* **Exercise instructions**: Starting at the beginning of the entries and stopping after the line that contains "prokišnjavala sala?", reproduce those lines with every "Zastupničkog" renamed to "Predstavničkog" and everything else left unchanged.

★ ★ ★ ★

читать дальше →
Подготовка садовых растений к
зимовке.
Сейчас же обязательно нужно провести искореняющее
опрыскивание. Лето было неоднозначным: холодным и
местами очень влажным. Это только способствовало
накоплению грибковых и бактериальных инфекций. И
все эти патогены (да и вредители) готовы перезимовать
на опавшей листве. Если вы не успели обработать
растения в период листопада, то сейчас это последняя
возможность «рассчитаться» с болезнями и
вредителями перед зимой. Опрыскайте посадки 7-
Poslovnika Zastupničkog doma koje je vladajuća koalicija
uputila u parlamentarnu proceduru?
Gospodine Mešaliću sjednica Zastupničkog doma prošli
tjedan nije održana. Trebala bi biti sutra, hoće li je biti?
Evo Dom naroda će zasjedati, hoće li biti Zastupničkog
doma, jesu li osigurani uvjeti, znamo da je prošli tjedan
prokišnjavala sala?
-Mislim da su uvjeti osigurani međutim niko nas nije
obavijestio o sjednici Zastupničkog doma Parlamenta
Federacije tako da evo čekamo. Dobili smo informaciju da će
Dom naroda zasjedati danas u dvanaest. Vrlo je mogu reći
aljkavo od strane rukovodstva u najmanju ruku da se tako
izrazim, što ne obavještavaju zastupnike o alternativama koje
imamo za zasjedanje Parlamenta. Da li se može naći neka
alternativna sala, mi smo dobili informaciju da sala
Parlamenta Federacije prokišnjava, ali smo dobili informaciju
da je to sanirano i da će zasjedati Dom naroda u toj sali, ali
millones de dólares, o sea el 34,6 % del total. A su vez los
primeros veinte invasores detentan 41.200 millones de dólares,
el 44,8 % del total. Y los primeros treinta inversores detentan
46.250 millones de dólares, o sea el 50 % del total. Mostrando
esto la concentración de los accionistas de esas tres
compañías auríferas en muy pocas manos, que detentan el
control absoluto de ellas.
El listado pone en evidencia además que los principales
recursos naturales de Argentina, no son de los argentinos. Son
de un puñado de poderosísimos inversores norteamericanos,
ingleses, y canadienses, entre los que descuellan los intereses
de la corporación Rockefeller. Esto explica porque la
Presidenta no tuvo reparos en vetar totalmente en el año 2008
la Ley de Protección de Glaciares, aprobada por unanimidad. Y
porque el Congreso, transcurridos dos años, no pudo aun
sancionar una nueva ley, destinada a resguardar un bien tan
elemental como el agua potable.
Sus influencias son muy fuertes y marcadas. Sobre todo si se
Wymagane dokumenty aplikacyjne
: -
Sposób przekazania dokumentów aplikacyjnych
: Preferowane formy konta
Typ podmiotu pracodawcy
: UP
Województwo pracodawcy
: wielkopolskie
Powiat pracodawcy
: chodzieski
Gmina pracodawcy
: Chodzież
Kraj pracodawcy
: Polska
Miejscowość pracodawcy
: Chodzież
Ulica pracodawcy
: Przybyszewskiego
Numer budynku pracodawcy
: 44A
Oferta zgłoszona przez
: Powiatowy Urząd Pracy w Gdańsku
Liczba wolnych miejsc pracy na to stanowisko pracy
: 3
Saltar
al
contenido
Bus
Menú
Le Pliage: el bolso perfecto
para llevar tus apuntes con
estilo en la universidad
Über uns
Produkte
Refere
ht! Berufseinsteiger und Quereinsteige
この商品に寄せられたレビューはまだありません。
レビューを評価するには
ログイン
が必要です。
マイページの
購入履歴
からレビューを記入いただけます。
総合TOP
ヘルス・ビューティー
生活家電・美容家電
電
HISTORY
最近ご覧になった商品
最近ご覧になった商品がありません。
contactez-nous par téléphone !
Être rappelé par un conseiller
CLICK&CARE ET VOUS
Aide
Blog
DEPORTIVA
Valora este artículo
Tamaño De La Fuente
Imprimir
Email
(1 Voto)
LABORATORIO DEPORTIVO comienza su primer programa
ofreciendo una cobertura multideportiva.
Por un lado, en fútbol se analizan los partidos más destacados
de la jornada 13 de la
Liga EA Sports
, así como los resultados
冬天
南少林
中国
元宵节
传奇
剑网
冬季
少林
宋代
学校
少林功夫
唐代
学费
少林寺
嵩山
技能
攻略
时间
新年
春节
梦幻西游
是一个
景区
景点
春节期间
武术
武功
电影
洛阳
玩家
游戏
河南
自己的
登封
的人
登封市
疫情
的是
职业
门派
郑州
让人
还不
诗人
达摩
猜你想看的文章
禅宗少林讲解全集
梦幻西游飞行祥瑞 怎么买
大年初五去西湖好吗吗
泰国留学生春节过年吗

★ ★ ★ ★

* **Expected answer**:
читать дальше →
Подготовка садовых растений к
зимовке.
Сейчас же обязательно нужно провести искореняющее
опрыскивание. Лето было неоднозначным: холодным и
местами очень влажным. Это только способствовало
накоплению грибковых и бактериальных инфекций. И
все эти патогены (да и вредители) готовы перезимовать
на опавшей листве. Если вы не успели обработать
растения в период листопада, то сейчас это последняя
возможность «рассчитаться» с болезнями и
вредителями перед зимой. Опрыскайте посадки 7-
Poslovnika Predstavničkog doma koje je vladajuća koalicija
uputila u parlamentarnu proceduru?
Gospodine Mešaliću sjednica Predstavničkog doma prošli
tjedan nije održana. Trebala bi biti sutra, hoće li je biti?
Evo Dom naroda će zasjedati, hoće li biti Predstavničkog
doma, jesu li osigurani uvjeti, znamo da je prošli tjedan
prokišnjavala sala?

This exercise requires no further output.